Wednesday, August 23, 2006

The Heart of the Matter

Lord, I stand before you alone and torn. I've wandered deserts far from your grace, and found nothing but pain. I walk with my head bowed; my sins are uncountable. I cry out for forgiveness, but can I even forgive myself?

My heart burns for you - you have saved me from myself and my sins. All that I am, all my strength and all my love is less than what I want to give. Even so, I give you less than all of me, and it grieves my heart when I realise it.

My life is a battle for who I am, but I fear I am losing already. I need a transformation of my world - to see my life through your eyes. Show me the reality I'm so scared of, teach me to embrace this world and its pains.

I used to shout for your presence, I used to seek your glory. Now I do not want it. I am not worthy of your glory, but keep your voice with me. I would rather walk these deserts knowing only your voice, than bask in your glory all day long without learning from you.

Give me deep roots, Lord. Give me strength to fight through the unending trials that rise up before me. Heal my wounds, turn my defeats into victories. Lead me into your promise Lord, so that all can see your power and praise you!

My heart burns to praise you, even when I am wretched. My passion is for you, who taught me how to live. Finish your work in me, so that I can teach others your ways. Make me wise by your standards, and share with me your knowledge and wonders.

Lord I am your servant. Please, have mercy on me.

Sunday, August 13, 2006

Everything You Are

Some people say I'm lucky, or that they admire me, because I follow God's will as hard as I can and believe in what I am doing. That's not the whole story. Many see the fruit of my walk with God, but it's the quiet times and the times I have to lock myself away to work or pray that people miss. If you want to draw closer to God, and walk in power, you must give up your life.

We cannot approach God without sacrifice. You must give God your hopes and dreams, your days and nights. People will say, "Yes but God won't want me to do something I don't want to do," and that is true, but only if they can see those dreams lost and ruined. God's way is infinitely better, but when I say sacrifice I mean real loss and real pain. It is the reality of your loss, not just your words, that is your sacrifice.

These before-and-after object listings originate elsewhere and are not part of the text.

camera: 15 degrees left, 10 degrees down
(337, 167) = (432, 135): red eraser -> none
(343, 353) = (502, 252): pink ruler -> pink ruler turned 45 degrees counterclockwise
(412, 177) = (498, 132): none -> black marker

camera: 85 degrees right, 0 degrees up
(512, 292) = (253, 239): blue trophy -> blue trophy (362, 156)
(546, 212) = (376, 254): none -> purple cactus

And after you lose your dreams of the future, your confidence in your present, and even your security what will you do? Will you humbly turn to God, who takes you with joy in open arms and only then can begin the refining process in your life? Will you become bitter at your Creator for taking what you told Him you wanted to give by signing up? This is the test of your roots; it is a question of whether your life is lived for God or still secretly for yourself. In God you will find strength to go on, away from God you will harm yourself with your own bitter emotions.

It's here, at the lowest point of your life, that God will meet you and transform you. You will learn a new way to walk, and you will be given a hope that never wears out. You will move forward with your eyes fixed on that hope, regardless of your surrounding situation. The pain will keep coming, losses will never stop in this life. In spite of that, you will be truly alive and the pain will not overcome you.

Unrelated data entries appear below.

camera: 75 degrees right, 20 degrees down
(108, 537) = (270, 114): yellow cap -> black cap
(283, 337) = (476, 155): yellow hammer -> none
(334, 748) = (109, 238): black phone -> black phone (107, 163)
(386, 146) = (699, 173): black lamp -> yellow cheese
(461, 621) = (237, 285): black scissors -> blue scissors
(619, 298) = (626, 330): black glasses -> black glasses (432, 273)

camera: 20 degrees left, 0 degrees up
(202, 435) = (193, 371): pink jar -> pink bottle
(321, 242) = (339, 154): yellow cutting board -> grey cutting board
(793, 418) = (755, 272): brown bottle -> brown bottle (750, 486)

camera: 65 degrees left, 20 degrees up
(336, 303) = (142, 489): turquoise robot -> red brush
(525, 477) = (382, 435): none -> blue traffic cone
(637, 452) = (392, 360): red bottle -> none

We've been called to have life abundantly, to be so alive every day that the world has more colour when we're around. Our selfish hearts are to be transformed by this gift, because we know it's by sharing the gift that we ourselves stand to gain. We are lives of sacrifice, reaching out because the love inside us will not be contained. This is what it means to be a Christian - real life comes with pain, and real love cannot be selfish.

Wednesday, August 09, 2006

Don't Cheapen It!

Generosity is a wonderful thing, I love being generous when people don't have money on them or can't afford something! What really irritates me is when others try to find excuses to do the same. Why can't we just be generous? Why does it have to be, "I guess I ate lunch at your place the other day, so I could pay for this if you want"? Why can't it be, "Hey I'll pay for it, don't worry about it!"?

I actually know a lot of nice people who were brought up believing they had to pay every last cent of generosity back, otherwise they were in debt. Don't cheapen it! It's great to be generous, and it's great to be blessed by someone's generosity! People try to complicate things, whether out of a need to justify spending money to themselves or an excuse so they appear "humble" - deep down, their hearts are in the right place, but they need to listen to their hearts and line their words up with what they really believe.

If you want to be generous, be generous! It's the way I live, and even on my limited budget I'm doing fine. I don't need an excuse to bless someone, and I don't want anything back. I'm just happy to make someone's day a little better. We need to learn there is so much value in the act of giving freely and out of love, that repayment is never considered and reason is never needed. Did Jesus need a reason to feed people, or to heal people? He simply met them at their point of need, and often did so at a fair sacrifice of time he needed for sleep or prayer!

So when you give, don't cheapen it by justifying or by doubting whether you can afford it, or by feeling obligated to give. Give because you can!